Job:
Gather each line of the listing below that contains the string "静态链接". Matching is case-sensitive.

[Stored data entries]
----

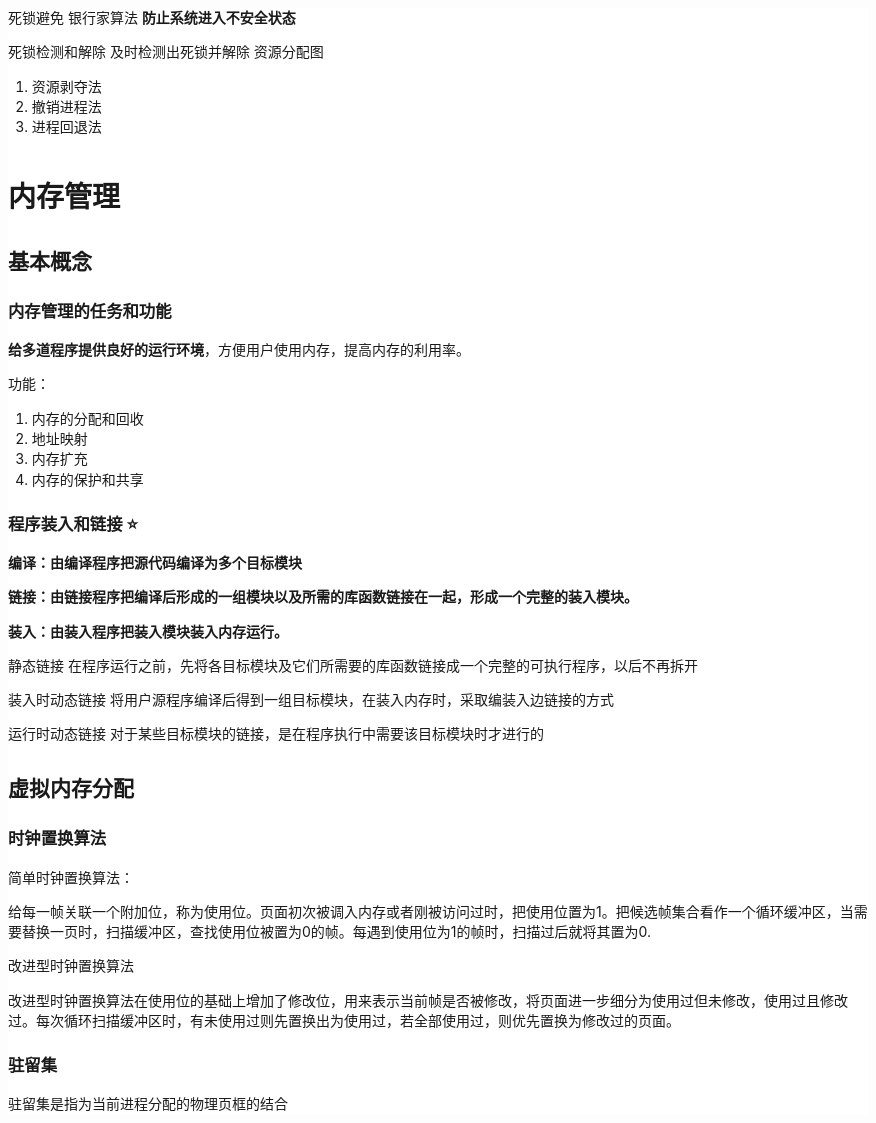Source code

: 死锁避免 银行家算法 **防止系统进入不安全状态**

死锁检测和解除 及时检测出死锁并解除 资源分配图

1. 资源剥夺法
2. 撤销进程法
3. 进程回退法

# 内存管理

## 基本概念

### 内存管理的任务和功能

**给多道程序提供良好的运行环境**，方便用户使用内存，提高内存的利用率。

功能：

1. 内存的分配和回收
2. 地址映射
3. 内存扩充
4. 内存的保护和共享

### 程序装入和链接 ⭐

**编译：由编译程序把源代码编译为多个目标模块**

**链接：由链接程序把编译后形成的一组模块以及所需的库函数链接在一起，形成一个完整的装入模块。**

**装入：由装入程序把装入模块装入内存运行。**

静态链接 在程序运行之前，先将各目标模块及它们所需要的库函数链接成一个完整的可执行程序，以后不再拆开

装入时动态链接 将用户源程序编译后得到一组目标模块，在装入内存时，采取编装入边链接的方式

运行时动态链接 对于某些目标模块的链接，是在程序执行中需要该目标模块时才进行的



## 虚拟内存分配

### 时钟置换算法

简单时钟置换算法：

给每一帧关联一个附加位，称为使用位。页面初次被调入内存或者刚被访问过时，把使用位置为1。把候选帧集合看作一个循环缓冲区，当需要替换一页时，扫描缓冲区，查找使用位被置为0的帧。每遇到使用位为1的帧时，扫描过后就将其置为0.

改进型时钟置换算法

改进型时钟置换算法在使用位的基础上增加了修改位，用来表示当前帧是否被修改，将页面进一步细分为使用过但未修改，使用过且修改过。每次循环扫描缓冲区时，有未使用过则先置换出为使用过，若全部使用过，则优先置换为修改过的页面。

### 驻留集

驻留集是指为当前进程分配的物理页框的结合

----

Answer to this exercise:
静态链接 在程序运行之前，先将各目标模块及它们所需要的库函数链接成一个完整的可执行程序，以后不再拆开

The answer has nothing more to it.